§ **DATA EXCERPTS**:
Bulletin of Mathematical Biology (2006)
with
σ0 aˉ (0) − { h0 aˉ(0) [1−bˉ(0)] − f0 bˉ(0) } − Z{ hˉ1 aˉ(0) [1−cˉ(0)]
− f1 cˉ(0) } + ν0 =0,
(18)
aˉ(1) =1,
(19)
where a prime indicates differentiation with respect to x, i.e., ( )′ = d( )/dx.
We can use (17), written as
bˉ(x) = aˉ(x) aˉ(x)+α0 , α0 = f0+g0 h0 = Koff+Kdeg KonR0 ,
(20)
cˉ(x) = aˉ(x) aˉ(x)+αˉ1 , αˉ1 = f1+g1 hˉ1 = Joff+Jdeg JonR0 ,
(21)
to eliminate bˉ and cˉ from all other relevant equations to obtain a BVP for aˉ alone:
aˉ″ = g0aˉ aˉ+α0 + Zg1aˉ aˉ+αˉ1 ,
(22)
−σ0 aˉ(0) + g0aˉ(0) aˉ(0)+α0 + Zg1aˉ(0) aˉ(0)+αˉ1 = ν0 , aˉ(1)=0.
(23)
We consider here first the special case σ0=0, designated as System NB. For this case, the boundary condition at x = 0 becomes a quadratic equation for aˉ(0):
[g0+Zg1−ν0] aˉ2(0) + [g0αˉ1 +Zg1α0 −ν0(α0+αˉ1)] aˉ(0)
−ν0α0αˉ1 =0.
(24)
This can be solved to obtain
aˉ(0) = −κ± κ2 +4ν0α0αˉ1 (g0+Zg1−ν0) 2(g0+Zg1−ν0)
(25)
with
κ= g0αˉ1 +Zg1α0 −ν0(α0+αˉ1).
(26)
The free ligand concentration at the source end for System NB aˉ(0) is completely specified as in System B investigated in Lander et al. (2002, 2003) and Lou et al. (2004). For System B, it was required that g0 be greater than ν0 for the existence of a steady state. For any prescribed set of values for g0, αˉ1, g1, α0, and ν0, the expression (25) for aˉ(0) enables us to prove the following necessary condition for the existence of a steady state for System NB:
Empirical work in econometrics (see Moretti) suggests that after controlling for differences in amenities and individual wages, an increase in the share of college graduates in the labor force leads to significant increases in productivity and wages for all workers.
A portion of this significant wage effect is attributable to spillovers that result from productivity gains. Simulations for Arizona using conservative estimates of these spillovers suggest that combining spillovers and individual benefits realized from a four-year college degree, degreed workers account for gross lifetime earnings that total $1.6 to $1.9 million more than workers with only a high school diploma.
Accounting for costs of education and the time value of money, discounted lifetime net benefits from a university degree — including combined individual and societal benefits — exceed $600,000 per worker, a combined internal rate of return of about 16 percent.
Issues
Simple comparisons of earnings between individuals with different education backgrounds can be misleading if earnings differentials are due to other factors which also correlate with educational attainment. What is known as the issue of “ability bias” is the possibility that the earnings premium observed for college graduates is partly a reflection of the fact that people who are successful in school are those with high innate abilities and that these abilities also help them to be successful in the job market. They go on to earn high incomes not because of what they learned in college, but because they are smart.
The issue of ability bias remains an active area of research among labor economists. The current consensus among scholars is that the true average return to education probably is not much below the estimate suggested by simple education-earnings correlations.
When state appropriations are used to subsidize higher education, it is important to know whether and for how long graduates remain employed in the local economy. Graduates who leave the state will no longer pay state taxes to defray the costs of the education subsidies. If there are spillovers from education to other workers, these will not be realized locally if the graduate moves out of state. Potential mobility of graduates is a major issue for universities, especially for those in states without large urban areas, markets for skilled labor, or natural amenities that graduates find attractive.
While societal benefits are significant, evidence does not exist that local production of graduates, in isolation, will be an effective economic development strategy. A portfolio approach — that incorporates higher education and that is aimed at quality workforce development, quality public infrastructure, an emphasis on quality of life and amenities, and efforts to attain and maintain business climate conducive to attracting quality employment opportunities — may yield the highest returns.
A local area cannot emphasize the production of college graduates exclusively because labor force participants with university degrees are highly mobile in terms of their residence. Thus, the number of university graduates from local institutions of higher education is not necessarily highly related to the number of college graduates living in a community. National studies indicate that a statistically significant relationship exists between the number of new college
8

§ **EXERCISE AIM**: In restating the data, begin at its first line, reproduce each line word for word, and conclude with the line that contains "We can use (17), written as".

§ **RESPONSE TO THE TASK**:
Bulletin of Mathematical Biology (2006)
with
σ0 aˉ (0) − { h0 aˉ(0) [1−bˉ(0)] − f0 bˉ(0) } − Z{ hˉ1 aˉ(0) [1−cˉ(0)]
− f1 cˉ(0) } + ν0 =0,
(18)
aˉ(1) =1,
(19)
where a prime indicates differentiation with respect to x, i.e., ( )′ = d( )/dx.
We can use (17), written as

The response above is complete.